_PROVIDED DATA:_

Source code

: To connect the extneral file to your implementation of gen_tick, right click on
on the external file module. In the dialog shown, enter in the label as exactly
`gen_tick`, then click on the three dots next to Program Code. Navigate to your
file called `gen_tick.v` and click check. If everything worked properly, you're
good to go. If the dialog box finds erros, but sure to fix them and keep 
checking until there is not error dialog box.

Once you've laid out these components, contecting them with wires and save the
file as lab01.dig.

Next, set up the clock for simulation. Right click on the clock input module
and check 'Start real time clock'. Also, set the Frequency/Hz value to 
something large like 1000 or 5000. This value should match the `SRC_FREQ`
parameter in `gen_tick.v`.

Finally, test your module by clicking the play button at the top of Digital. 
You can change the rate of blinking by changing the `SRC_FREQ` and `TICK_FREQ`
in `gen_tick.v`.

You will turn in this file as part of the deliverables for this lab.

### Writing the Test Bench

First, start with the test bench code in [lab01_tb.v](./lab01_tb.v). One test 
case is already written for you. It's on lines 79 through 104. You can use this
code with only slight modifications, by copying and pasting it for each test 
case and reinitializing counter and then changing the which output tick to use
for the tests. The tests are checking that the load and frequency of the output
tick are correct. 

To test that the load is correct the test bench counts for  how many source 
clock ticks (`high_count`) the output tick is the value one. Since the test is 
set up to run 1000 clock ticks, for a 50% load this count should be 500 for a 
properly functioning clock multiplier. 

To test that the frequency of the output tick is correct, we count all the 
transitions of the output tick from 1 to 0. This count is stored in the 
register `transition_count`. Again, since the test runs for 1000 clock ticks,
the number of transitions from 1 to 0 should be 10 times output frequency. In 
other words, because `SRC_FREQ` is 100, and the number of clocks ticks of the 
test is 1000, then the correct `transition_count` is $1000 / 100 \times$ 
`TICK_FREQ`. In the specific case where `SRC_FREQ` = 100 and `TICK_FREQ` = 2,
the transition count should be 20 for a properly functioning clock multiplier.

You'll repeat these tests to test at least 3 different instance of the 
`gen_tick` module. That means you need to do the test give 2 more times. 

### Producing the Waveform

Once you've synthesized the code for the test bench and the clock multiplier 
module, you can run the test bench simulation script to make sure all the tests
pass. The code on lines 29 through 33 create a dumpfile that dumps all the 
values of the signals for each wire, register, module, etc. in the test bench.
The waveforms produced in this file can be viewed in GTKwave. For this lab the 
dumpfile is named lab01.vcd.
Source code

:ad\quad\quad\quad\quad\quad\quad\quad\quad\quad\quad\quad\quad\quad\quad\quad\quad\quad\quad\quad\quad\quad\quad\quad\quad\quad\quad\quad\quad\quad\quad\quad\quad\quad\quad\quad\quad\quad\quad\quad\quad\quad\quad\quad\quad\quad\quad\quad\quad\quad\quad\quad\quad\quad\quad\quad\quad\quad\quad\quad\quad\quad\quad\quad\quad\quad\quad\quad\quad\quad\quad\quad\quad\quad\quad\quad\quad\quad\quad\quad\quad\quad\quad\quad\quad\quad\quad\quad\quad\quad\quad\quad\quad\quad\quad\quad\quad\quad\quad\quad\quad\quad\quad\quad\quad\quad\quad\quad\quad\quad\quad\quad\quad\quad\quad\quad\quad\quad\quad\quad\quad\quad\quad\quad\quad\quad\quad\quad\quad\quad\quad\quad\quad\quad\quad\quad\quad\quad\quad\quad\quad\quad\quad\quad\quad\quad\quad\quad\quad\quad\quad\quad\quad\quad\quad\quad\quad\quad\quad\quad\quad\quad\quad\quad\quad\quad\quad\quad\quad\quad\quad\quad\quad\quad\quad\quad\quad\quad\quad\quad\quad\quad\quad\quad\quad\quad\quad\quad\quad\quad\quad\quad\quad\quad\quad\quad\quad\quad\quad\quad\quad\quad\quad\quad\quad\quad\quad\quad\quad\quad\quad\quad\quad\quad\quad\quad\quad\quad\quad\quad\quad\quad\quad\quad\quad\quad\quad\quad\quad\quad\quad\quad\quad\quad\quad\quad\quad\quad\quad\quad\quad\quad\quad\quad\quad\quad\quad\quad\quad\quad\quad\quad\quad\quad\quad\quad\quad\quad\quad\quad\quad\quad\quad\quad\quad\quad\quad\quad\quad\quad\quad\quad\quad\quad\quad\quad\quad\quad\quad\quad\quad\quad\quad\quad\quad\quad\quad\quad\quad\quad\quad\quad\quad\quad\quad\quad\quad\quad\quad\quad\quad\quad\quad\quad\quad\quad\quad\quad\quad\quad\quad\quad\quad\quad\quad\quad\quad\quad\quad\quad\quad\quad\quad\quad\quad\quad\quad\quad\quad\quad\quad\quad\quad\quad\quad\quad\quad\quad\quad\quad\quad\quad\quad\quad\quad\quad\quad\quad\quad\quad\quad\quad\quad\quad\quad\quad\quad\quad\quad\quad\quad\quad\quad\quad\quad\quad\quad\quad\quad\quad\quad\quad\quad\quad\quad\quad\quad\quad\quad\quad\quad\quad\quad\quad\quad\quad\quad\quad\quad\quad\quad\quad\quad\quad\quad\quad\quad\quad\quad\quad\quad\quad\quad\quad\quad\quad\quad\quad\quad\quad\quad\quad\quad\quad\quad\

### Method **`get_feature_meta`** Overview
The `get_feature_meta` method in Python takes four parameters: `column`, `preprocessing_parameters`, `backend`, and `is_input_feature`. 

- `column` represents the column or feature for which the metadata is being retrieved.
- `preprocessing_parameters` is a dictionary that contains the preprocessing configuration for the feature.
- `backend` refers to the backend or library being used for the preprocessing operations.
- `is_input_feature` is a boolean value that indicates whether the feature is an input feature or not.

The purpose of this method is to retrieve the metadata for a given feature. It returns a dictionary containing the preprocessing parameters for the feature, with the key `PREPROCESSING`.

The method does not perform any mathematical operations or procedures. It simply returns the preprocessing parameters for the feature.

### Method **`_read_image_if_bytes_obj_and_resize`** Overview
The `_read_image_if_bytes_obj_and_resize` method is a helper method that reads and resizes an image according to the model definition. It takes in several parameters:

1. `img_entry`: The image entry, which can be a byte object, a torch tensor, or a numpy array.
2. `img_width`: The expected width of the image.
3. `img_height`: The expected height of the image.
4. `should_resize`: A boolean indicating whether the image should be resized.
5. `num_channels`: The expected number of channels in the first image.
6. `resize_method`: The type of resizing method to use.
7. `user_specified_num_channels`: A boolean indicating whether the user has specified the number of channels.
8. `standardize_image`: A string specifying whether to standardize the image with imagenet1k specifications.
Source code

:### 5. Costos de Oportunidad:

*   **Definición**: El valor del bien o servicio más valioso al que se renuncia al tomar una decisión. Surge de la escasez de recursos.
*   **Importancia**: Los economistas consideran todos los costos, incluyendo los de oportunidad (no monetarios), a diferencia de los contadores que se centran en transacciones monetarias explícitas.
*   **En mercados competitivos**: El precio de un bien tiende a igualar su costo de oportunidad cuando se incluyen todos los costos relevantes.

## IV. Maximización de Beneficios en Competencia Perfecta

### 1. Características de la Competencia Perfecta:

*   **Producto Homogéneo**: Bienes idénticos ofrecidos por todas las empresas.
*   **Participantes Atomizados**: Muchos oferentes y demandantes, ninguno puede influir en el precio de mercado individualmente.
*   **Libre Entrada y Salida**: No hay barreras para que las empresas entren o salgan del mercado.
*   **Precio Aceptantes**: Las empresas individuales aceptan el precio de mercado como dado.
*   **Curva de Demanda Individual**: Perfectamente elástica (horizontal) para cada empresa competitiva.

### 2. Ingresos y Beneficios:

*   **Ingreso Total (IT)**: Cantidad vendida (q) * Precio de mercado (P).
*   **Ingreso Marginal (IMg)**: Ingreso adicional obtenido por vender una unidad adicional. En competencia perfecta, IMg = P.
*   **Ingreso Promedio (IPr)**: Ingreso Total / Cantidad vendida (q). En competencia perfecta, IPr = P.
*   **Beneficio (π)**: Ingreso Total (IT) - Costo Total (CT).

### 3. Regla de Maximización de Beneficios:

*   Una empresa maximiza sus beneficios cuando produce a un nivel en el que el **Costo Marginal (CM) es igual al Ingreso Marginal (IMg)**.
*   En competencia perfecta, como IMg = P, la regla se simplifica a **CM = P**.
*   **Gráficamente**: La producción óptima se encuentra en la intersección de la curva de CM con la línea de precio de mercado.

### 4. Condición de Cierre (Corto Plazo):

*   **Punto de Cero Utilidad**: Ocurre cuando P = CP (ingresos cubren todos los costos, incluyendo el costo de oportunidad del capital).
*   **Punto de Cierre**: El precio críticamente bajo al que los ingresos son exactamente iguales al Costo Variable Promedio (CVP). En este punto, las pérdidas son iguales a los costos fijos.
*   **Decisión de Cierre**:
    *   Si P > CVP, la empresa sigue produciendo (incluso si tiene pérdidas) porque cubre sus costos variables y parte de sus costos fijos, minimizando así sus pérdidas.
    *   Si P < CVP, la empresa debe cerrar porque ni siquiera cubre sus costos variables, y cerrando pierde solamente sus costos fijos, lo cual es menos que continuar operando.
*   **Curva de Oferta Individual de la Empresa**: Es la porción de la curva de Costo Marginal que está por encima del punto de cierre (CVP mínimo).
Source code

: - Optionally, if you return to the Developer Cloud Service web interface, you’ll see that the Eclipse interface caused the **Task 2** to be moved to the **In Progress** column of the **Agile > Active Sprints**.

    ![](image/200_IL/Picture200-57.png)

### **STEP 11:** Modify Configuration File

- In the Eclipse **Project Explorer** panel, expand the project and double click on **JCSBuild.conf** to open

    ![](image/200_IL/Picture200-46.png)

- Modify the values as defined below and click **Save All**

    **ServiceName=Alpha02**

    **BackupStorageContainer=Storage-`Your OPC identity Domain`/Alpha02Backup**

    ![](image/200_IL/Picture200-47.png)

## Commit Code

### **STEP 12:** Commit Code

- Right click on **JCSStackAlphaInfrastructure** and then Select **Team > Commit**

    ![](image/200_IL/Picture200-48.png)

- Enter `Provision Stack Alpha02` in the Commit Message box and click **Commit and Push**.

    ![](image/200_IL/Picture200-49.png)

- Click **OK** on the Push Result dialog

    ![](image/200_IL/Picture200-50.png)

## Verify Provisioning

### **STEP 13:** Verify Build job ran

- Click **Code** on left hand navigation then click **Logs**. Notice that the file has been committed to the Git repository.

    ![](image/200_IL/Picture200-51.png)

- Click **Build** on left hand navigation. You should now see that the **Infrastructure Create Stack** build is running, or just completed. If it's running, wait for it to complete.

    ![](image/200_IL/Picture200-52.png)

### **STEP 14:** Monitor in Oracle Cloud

_REQUIRED ACTION:_ Repeat verbatim the part of the items that opens with the line containing "de mercado (P)." and closes with the line containing "perfecta, IPr = P.", including both of those lines.

_REPLY TO THE TASK:_
*   **Ingreso Total (IT)**: Cantidad vendida (q) * Precio de mercado (P).
*   **Ingreso Marginal (IMg)**: Ingreso adicional obtenido por vender una unidad adicional. En competencia perfecta, IMg = P.
*   **Ingreso Promedio (IPr)**: Ingreso Total / Cantidad vendida (q). En competencia perfecta, IPr = P.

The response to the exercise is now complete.